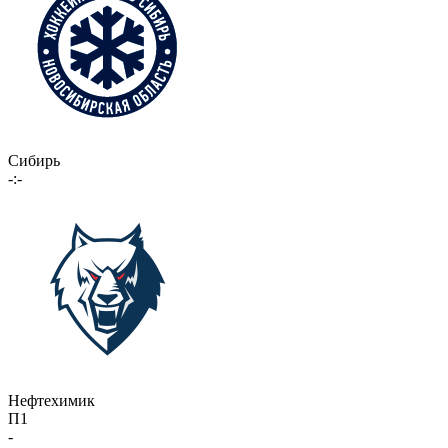
Сибирь
-:-
Нефтехимик
П1
-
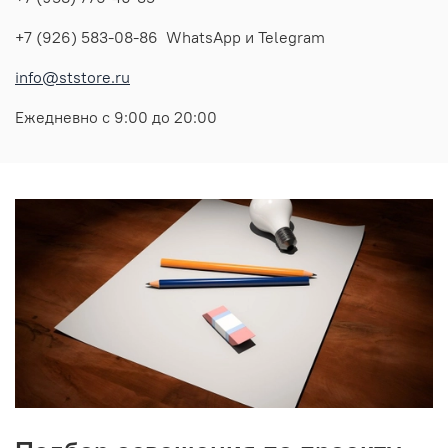
+7 (926) 583-08-86 WhatsApp и Telegram
info@ststore.ru
Ежедневно с 9:00 до 20:00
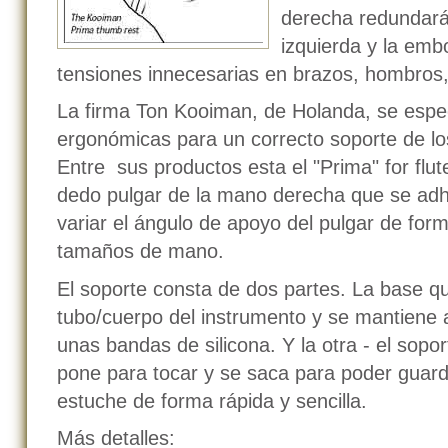
derecha redundará
izquierda y la emb
tensiones innecesarias en brazos, hombros,
La firma Ton Kooiman, de Holanda, se espec
ergonómicas para un correcto soporte de lo
Entre sus productos esta el "Prima" for flut
dedo pulgar de la mano derecha que se adhie
variar el ángulo de apoyo del pulgar de for
tamaños de mano.
El soporte consta de dos partes. La base qu
tubo/cuerpo del instrumento y se mantiene 
unas bandas de silicona. Y la otra - el sopo
pone para tocar y se saca para poder guard
estuche de forma rápida y sencilla.
Más detalles:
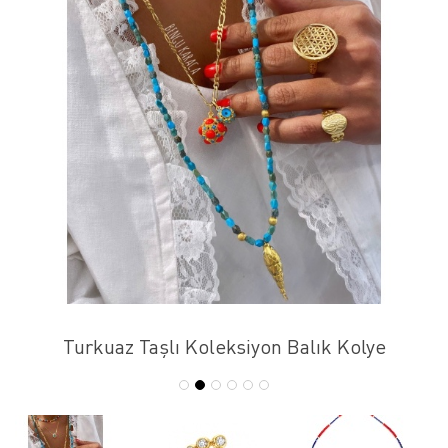
Turkuaz Taşlı Koleksiyon Balık Kolye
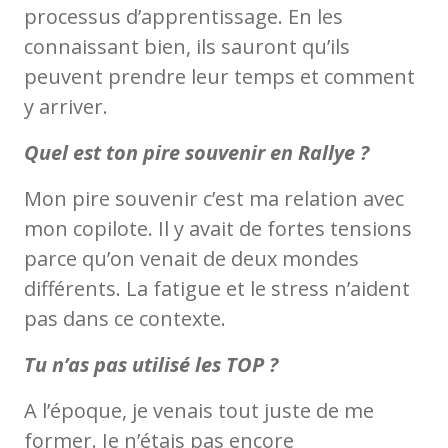
processus d’apprentissage. En les
connaissant bien, ils sauront qu’ils
peuvent prendre leur temps et comment
y arriver.
Quel est ton pire souvenir en Rallye ?
Mon pire souvenir c’est ma relation avec
mon copilote. Il y avait de fortes tensions
parce qu’on venait de deux mondes
différents. La fatigue et le stress n’aident
pas dans ce contexte.
Tu n’as pas utilisé les TOP ?
A l’époque, je venais tout juste de me
former. Je n’étais pas encore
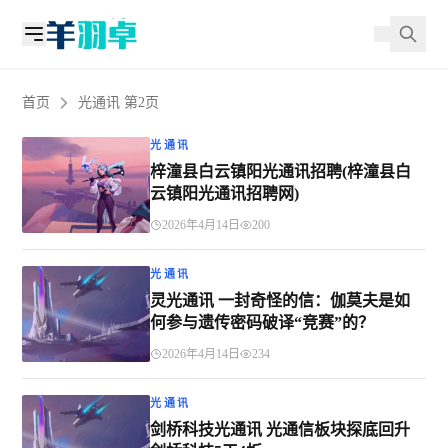
首页
光通讯 第2页
光通讯
梓潼县白云镇阳光通讯招聘(梓潼县白
云镇阳光通讯招聘网)
2026年4月14日
200
光通讯
灵光通讯 一封奇怪的信：伽莫夫是如
何参与遗传密码破译“竞赛”的？
2026年4月14日
234
光通讯
剑桥科技光通讯 光通信板块探底回升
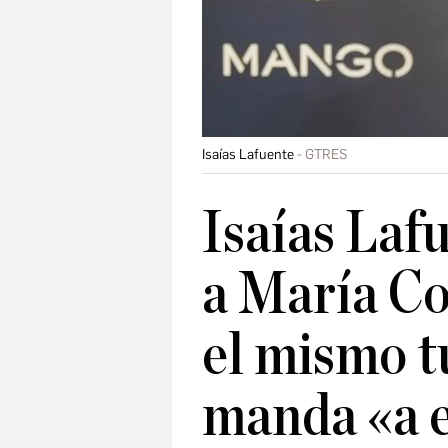
Isaías Lafuente
GTRES
Isaías Laf
a María Co
el mismo t
manda «a e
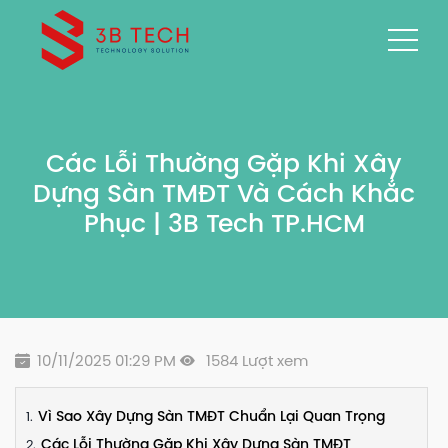
Các Lỗi Thường Gặp Khi Xây
Dựng Sàn TMĐT Và Cách Khắc
Phục | 3B Tech TP.HCM
10/11/2025 01:29 PM
1584 Lượt xem
Vì Sao Xây Dựng Sàn TMĐT Chuẩn Lại Quan Trọng
Các Lỗi Thường Gặp Khi Xây Dựng Sàn TMĐT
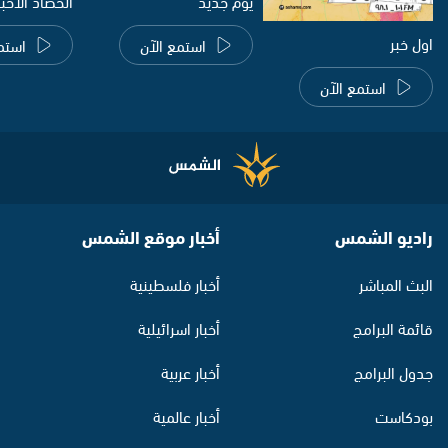
يوم جديد
الحصاد الاخب
اول خبر
استمع الآن
استم
استمع الآن
راديو الشمس
أخبار موقع الشمس
البث المباشر
أخبار فلسطينية
قائمة البرامج
أخبار اسرائيلية
جدول البرامج
أخبار عربية
بودكاست
أخبار عالمية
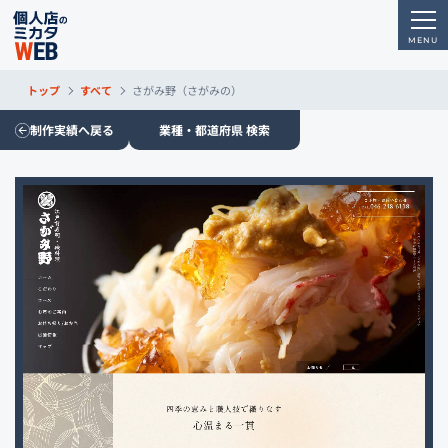
トップ
すべて
さがみ野（さがみの）
制作実績へ戻る
業種・都道府県 検索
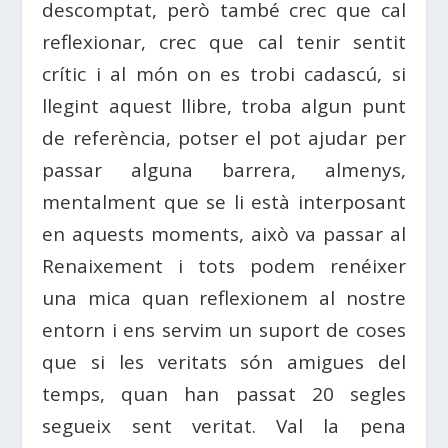
descomptat, però també crec que cal
reflexionar, crec que cal tenir sentit
crític i al món on es trobi cadascú, si
llegint aquest llibre, troba algun punt
de referència, potser el pot ajudar per
passar alguna barrera, almenys,
mentalment que se li està interposant
en aquests moments, això va passar al
Renaixement i tots podem renéixer
una mica quan reflexionem al nostre
entorn i ens servim un suport de coses
que si les veritats són amigues del
temps, quan han passat 20 segles
segueix sent veritat. Val la pena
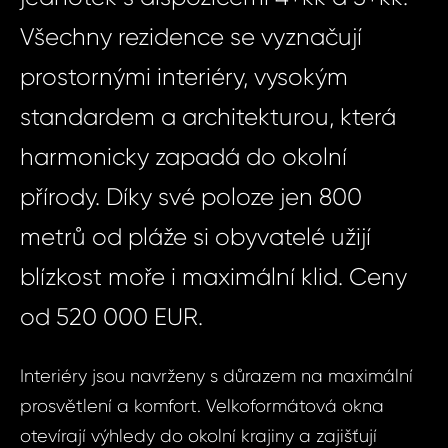
Všechny rezidence se vyznačují
prostornými interiéry, vysokým
standardem a architekturou, která
harmonicky zapadá do okolní
přírody. Díky své poloze jen 800
metrů od pláže si obyvatelé užijí
blízkost moře i maximální klid. Ceny
od 520 000 EUR.
Interiéry jsou navrženy s důrazem na maximální
prosvětlení a komfort. Velkoformátová okna
otevírají výhledy do okolní krajiny a zajišťují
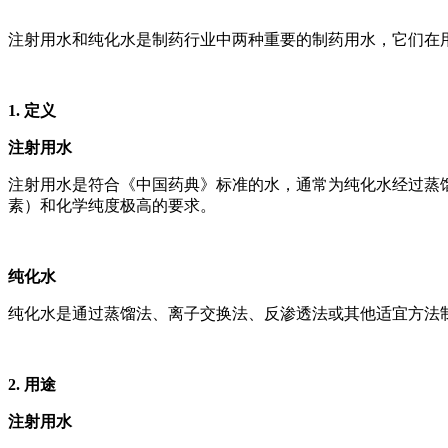
注射用水和纯化水是制药行业中两种重要的制药用水，它们在
1.
定义
注射用水
注射用水是符合《中国药典》标准的水，通常为纯化水经过蒸
素）和化学纯度极高的要求。
纯化水
纯化水是通过蒸馏法、离子交换法、反渗透法或其他适宜方法
2.
用途
注射用水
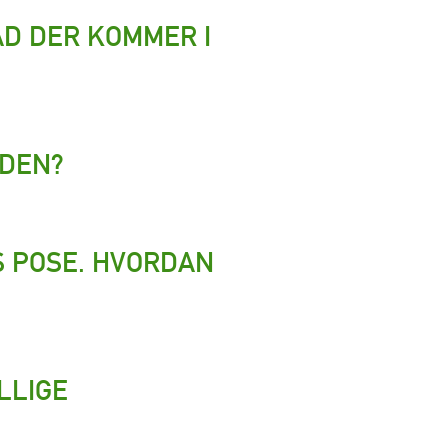
AD DER KOMMER I
IDEN?
S POSE. HVORDAN
LLIGE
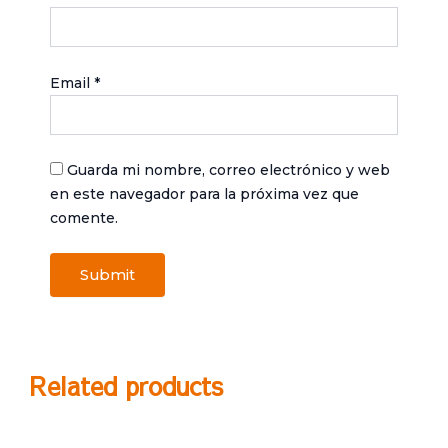
Email
*
Guarda mi nombre, correo electrónico y web
en este navegador para la próxima vez que
comente.
Related products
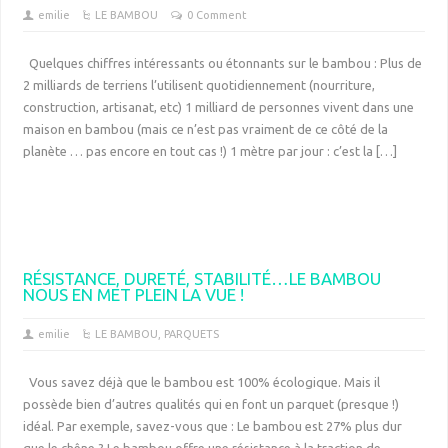
emilie
LE BAMBOU
0 Comment
Quelques chiffres intéressants ou étonnants sur le bambou : Plus de
2 milliards de terriens l’utilisent quotidiennement (nourriture,
construction, artisanat, etc) 1 milliard de personnes vivent dans une
maison en bambou (mais ce n’est pas vraiment de ce côté de la
planète … pas encore en tout cas !) 1 mètre par jour : c’est la […]
RÉSISTANCE, DURETÉ, STABILITÉ…LE BAMBOU
NOUS EN MET PLEIN LA VUE !
emilie
LE BAMBOU
,
PARQUETS
Vous savez déjà que le bambou est 100% écologique. Mais il
possède bien d’autres qualités qui en font un parquet (presque !)
idéal. Par exemple, savez-vous que : Le bambou est 27% plus dur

_____

EXERCISE DETAILS: Print the data above verbatim from the first line through the line holding "Quel est ton pire souvenir en Rallye ?", leaving every picture out.

TASK RESULT:
Сибирь
-:-
Нефтехимик
П1
-
+7 (926) 583-08-86 WhatsApp и Telegram
info@ststore.ru
Ежедневно с 9:00 до 20:00
derecha redundará
izquierda y la emb
tensiones innecesarias en brazos, hombros,
La firma Ton Kooiman, de Holanda, se espec
ergonómicas para un correcto soporte de lo
Entre sus productos esta el "Prima" for flut
dedo pulgar de la mano derecha que se adhie
variar el ángulo de apoyo del pulgar de for
tamaños de mano.
El soporte consta de dos partes. La base qu
tubo/cuerpo del instrumento y se mantiene 
unas bandas de silicona. Y la otra - el sopo
pone para tocar y se saca para poder guard
estuche de forma rápida y sencilla.
Más detalles:
Turkuaz Taşlı Koleksiyon Balık Kolye
processus d’apprentissage. En les
connaissant bien, ils sauront qu’ils
peuvent prendre leur temps et comment
y arriver.
Quel est ton pire souvenir en Rallye ?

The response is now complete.